Ci-dessous l’affiche de Danse avec les stars de l’athlé

Ci-dessus le champion du monde 2005 du 110m haies

Comme toujours avant d’écrire un édito, tous les chefs de service du Vestiaire ont fait valoir leur avis au rédacteur en chef. Evidemment, le responsable foot souhaitait évoquer le palmarès vierge de Stéphane Moulin qui n’est pas sans rappeler les quinze dernières années d’Arsène Wenger. Comme quoi leur longévité n’est pas le seul point commun. Mais un seul des deux vit à Angers.   La rubrique handball n’avait rien à dire.

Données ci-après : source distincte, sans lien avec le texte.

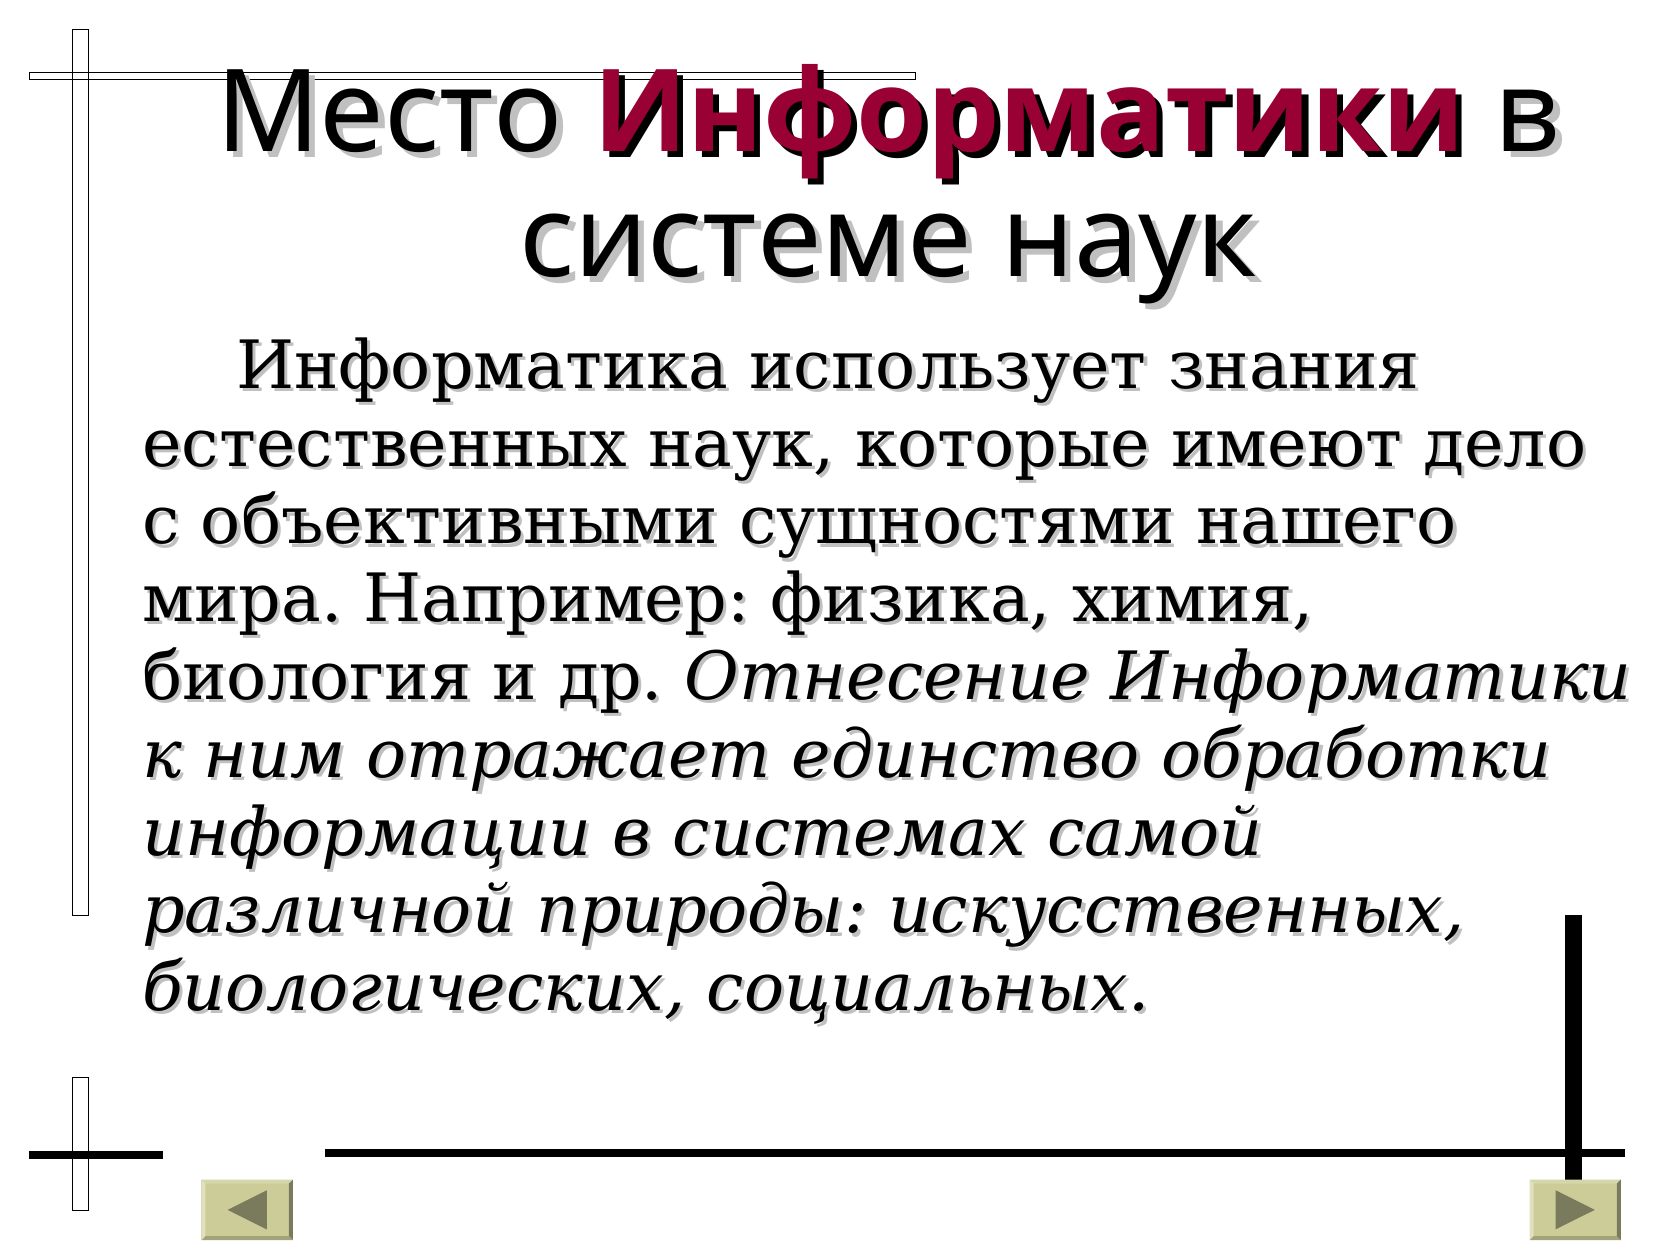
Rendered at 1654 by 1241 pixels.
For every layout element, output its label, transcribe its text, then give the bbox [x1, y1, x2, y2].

text_box [202, 1179, 293, 1241]
list Информатика использует знания естественных наук, которые имеют дело с объективными сущностями нашего мира. Например: физика, химия, биология и др. Отнесение Информатики к ним отражает единство обработки информации в системах самой различной природы: искусственных, биологических, социальных. [71, 318, 1654, 1194]
text_box [1530, 1179, 1621, 1241]
title Место Информатики в системе наук [123, 35, 1654, 318]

Ladji, Ladji, aïe, aïe, aïe
Le rugby à peine plus puisque le meilleur joueur français Sekou Macalou n’est pas au Japon. Les Tonga s’en réjouissent. En cyclisme, le fiasco tricolore n’inspirait personne. Alors c’est donc l’athlétisme qui s’y est collé, même si la version adulte de PML ne prête plus vraiment à rigoler. Ces championnats ne sont pas seulement ennuyeux parce que la discipline est moribonde entre une trop forte dose de corruption, de dopage et une absence de stars pendant que TF1 fait danser la sienne, en se foutant de sa gueule,  mais surtout parce qu’on les regarde par le prisme de Patrick Montel. Personne ne pouvait supporter ses discours bien pensants mais tout le monde adorait l’écouter commenter une course. Même Boyon semble devenu mauvais, à moins qu’il ne foute rien. Ne reste que Diagana qui tente de sauver la maison et le type aux cheveux poivre et sel qui dort et nous endort juste à côté. Un Pasteur dit-on.